To provide a professional response to those affected by disasters and emergencies.
Global Disaster Response and Humanitarian Action (GDRHA) at Massachusetts General Hospital Global Health is committed to providing well-trained personnel and resources to immediately respond to a full spectrum of humanitarian – natural or man-made – emergencies. GDRHA maintains the highest standards in clinical care, organizational management, and ethical practice.
The cornerstone of the GDRHA program is the availability of dedicated MGH doctors, nurses and other health professionals who are trained to professionally respond and serve during disasters and humanitarian crises.
As a center of excellence in disaster preparedness and response, GDRHA leverages the multi-disciplinary expertise of MGH and the MGB community to deliver the highest level of care to people affected by disasters. GDRHA is committed to continuously improving quality and effectiveness of humanitarian response through education and training, strong partnerships, and innovation and research.
Info Sessions provide background on our program, share ways we serve those affected by disasters and humanitarian crises, and outline the process to become a member of the team. The GDRHA Info Sessions are held virtually once per month.
If you are an MGB employee and interested in becoming a volunteer with the GDRHA team, please email firstname.lastname@example.org to inquire about dates and times for these sessions.
2020 Educational Trainings
Due to the COVID-19 pandemic, we are postponing in-person GDRHA events and trainings for the foreseeable future.

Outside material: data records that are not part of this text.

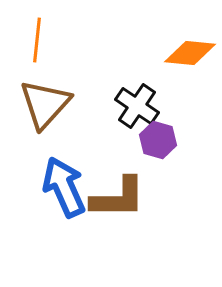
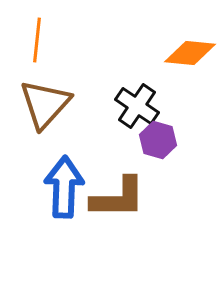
blue arrow: rotated 26 degrees clockwise
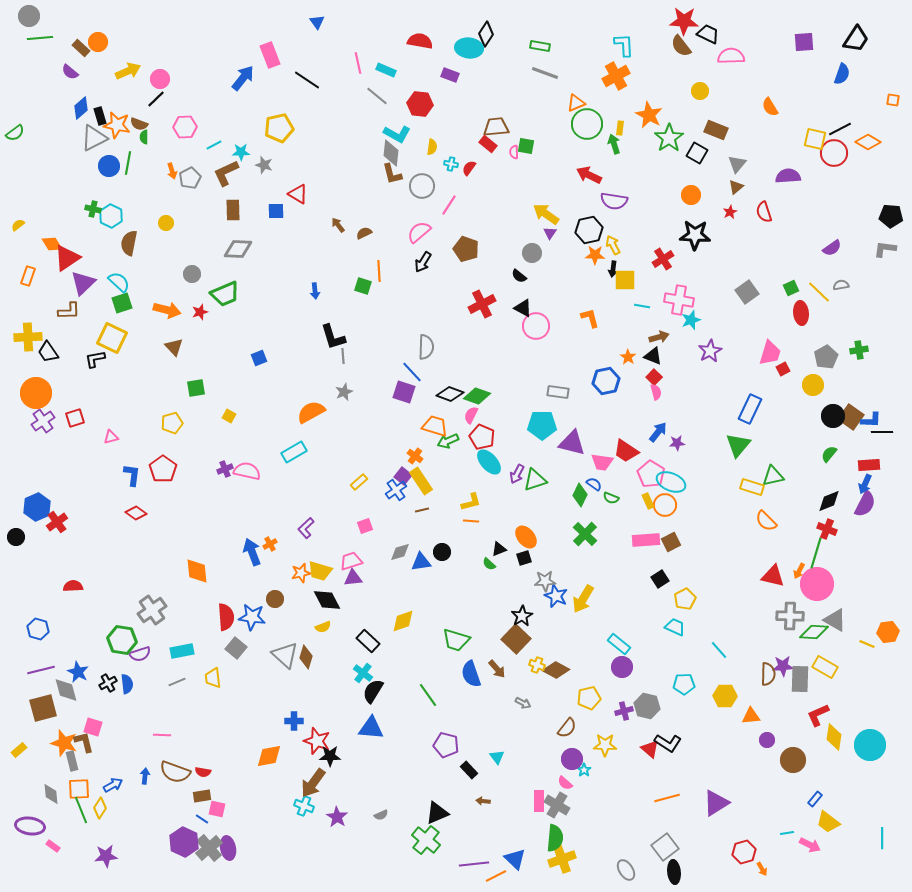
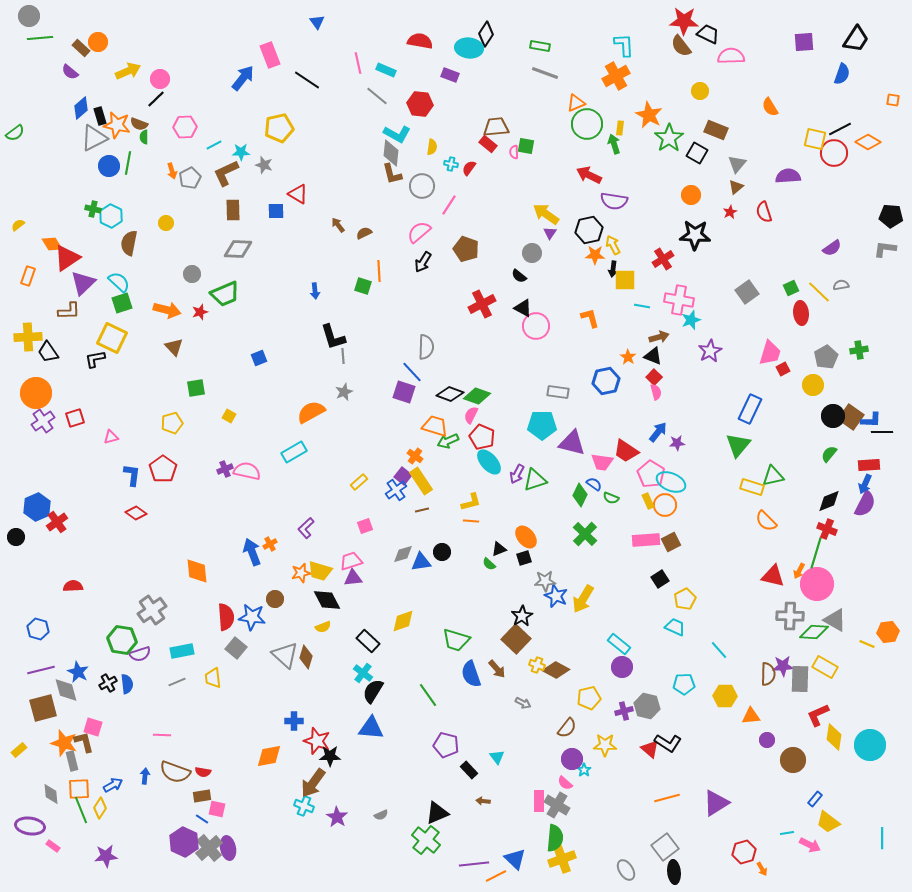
gray diamond at (400, 552): moved 3 px right, 2 px down
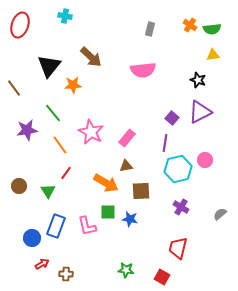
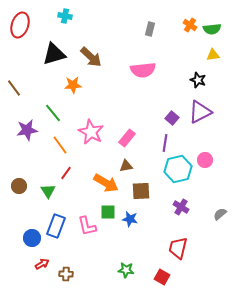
black triangle: moved 5 px right, 12 px up; rotated 35 degrees clockwise
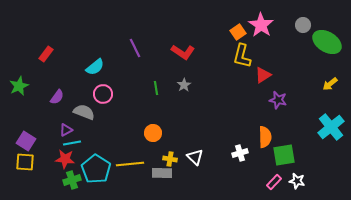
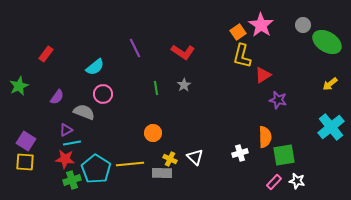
yellow cross: rotated 16 degrees clockwise
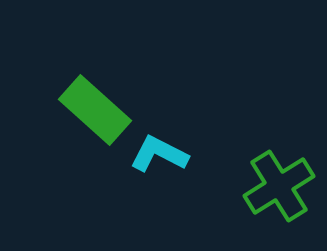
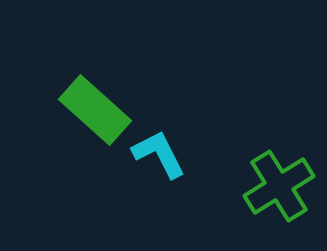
cyan L-shape: rotated 36 degrees clockwise
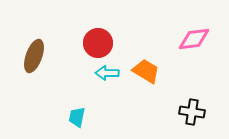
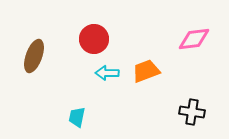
red circle: moved 4 px left, 4 px up
orange trapezoid: rotated 52 degrees counterclockwise
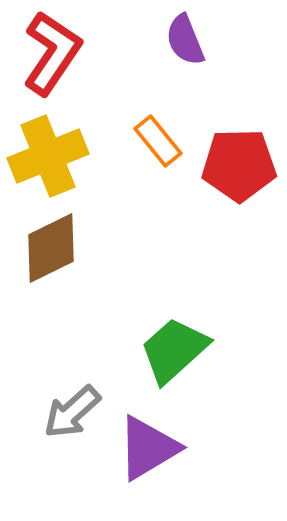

Members of the GDRHA roster will be notified when new trainings are planned. You may also check back here for future events.
Building a Better Response (BBR) aims to strengthen the capacity of NGO staff, as well as other humanitarian actors, to engage in humanitarian coordination and improve response to the needs of crisis-affected populations (required for onboarding to GDRHA roster).
BSAFE: Online Course provided by the United Nations This online course covers basic safety and security preparedness while working overseas, provided by the UN Department of Safety and Security. Highly recommended for anyone traveling or working internationally. Click here for instructions on how to register.
DisasterReady.org is a free, easy-to-use online training resource designed to help prepare aid workers for the demands of field worked.
“Sphere in Practice” online training and MOOC supports students, humanitarian professionals and anyone who wishes to learn about humanitarian standards in an interactive and engaging way.
Health Emergencies in Large Populations (HELP) course is offered by the Johns Hopkins Bloomberg School of Public Health in collaboration with the International Committee of the Red Cross (ICRC) and the Johns Hopkins School of Nursing and offers humanitarian workers an intensive training experience in public health principles and disaster epidemiology.
HumanitarianU Disaster & Response eCertification is a recognized certification program that provides information, skills and accreditation to support relief efforts in disasters and crises.
Unite for Sight Global Health University is a nonprofit organization committed to excellence in global health. Unite for Sight’s Global Health University is designed to develop and nurture current and future global health leaders.
Disaster and Humanitarian Response Resources
The Sphere Standards have become a primary reference tool for national and international NGOs, volunteers, UN agencies, governments, donors, the private sector, and many others with the goal of improving the quality of humanitarian assistance and the accountability of humanitarian actors to their constituents, donors and affected populations.
The UN Office for the Coordination of Humanitarian Affairs (OCHA) is the part of the United Nations Secretariat responsible for bringing together humanitarian actors to ensure a coherent response to emergencies.
WHO Emergency Response Framework (ERF) clarifies the World Health Organization (WHO) roles and responsibilities during emergencies.
The Foreign Medical Teams (FMT) Working Group under the auspices of the Global Health Cluster and WHO provide the classification and minimum standards for foreign medical teams (since renamed emergency medical teams or EMTs) in sudden onset disasters.
One of the best ways you can get involved with global disaster response is to be prepared! Being ready to deploy at any time is a very helpful way to get involved. Here are some recommendations:
Take the recommended online trainings (Building a Better Response and UN BSAFE) any time. These are required of all volunteers who are deployed through MGH Global Disaster Response.
Make sure your passport is good for at least 6 months into the future, as this is also a requirement for anyone who wishes to be deployed.
Make sure you are up to date with all your required vaccines. While individual countries may have specific requirements, a list of the most commonly required vaccines can be downloaded here. All healthcare workers should already be up to date with Influenza, Hepatitis B, MMR (measles, mumps and rubella) and Varicella. Check with the MGH Travel Clinic or your personal physician if you have any questions.
Have a “go-bag” ready. Having a “go-bag” is considered a basic security measure. This is a small bag with essential items that you can grab if you must “go” somewhere quickly, i.e. evacuate in case of emergency. This should sustain you for 1-2 days even if your main luggage is lost or inaccessible. An exhaustive list of what could go into a “go-bag” can be downloaded here, but be aware that not all missions will require all items.